Beige, with its muted warm hue, was meant to reside silently, unseen inside a room; this was more inviting than the alternate drab gray of computer shells, stately and unflinching like prehistoric tortoises. The first IBMs, behemoth-sized, were less about individuality via self-perceived consumerist choice than the slow grinding glory of their capacities inside. It was amazing, these thinking boxes. The future weighed a ton.
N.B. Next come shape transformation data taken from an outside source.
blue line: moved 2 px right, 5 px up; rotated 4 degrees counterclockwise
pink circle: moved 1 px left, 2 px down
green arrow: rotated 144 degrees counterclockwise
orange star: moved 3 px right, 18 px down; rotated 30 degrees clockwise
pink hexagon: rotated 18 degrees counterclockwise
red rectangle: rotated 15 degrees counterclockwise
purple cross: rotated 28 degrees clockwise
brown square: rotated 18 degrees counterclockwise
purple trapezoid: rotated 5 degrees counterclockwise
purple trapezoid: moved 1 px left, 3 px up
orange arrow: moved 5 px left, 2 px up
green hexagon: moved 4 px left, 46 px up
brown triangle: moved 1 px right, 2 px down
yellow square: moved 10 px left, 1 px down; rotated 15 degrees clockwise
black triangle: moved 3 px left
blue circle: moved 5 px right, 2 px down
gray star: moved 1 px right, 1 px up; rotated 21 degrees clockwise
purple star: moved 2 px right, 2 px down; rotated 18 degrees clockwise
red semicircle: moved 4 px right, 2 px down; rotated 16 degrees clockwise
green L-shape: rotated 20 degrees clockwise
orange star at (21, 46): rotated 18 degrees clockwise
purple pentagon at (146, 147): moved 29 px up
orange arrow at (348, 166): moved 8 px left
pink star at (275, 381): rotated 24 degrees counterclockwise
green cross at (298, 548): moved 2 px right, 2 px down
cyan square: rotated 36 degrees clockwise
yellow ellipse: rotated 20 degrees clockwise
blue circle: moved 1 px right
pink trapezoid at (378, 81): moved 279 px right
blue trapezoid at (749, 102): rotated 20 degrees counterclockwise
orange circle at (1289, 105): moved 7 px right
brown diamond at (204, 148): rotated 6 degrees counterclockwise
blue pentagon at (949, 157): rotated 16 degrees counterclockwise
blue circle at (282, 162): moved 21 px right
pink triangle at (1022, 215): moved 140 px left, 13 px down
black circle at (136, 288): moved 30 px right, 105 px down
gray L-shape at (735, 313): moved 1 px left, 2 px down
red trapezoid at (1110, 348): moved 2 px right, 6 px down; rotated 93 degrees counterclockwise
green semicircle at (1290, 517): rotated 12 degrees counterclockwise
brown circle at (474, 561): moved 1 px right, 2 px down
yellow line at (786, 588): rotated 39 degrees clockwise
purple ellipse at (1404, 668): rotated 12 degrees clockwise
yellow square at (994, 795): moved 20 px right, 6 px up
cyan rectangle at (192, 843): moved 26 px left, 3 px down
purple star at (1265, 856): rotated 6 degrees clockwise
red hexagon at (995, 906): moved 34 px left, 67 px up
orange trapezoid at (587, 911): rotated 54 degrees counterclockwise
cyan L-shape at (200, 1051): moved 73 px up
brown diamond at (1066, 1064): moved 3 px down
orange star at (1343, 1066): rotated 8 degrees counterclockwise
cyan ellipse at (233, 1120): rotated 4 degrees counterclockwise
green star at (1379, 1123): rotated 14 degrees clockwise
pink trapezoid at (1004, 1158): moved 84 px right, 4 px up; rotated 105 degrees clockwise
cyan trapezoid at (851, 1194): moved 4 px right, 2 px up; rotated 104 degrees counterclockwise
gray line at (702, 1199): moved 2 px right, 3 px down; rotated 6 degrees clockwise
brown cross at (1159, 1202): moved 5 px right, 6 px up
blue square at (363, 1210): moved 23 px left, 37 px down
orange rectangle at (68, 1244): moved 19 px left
Thirty years later, a mere sneeze in human evolution, the 128K is now 32GB, and at a minuscule fraction of the size. These small powerful promises carry our calendars, contacts, emails, cameras, games, photo albums, maps—and anything else imaginable in the world, at under $2.99 an app. Language itself collapsed into a text, tapped by people on Adderall and slowly deciphered by their subdued recipients. Novels left on bed stands in place of the loyal glow of a small piece of plastic emanating the world, containing it. And yet, if we consider the tired—almost patient—stare of these users, there is a ring of sadness, disappointment. In short, it just isn't that fun.

Imagine a 128K iPhone. It would crash sending a text. Though maybe, save the irony and a cover letter to Apple's marketing department, we wish for a slower, heavier time: a cell phone the size of a toaster next to a businessman screaming into it; two girls meeting at the mall at the exact hour they committed to hours ago; taking out a lead pencil and writing down a mysterious address, one's heart lifted by the prospect of going there; actually looking across from you on the bus at somebody's face—both of you staring, the way we used to, into the human void.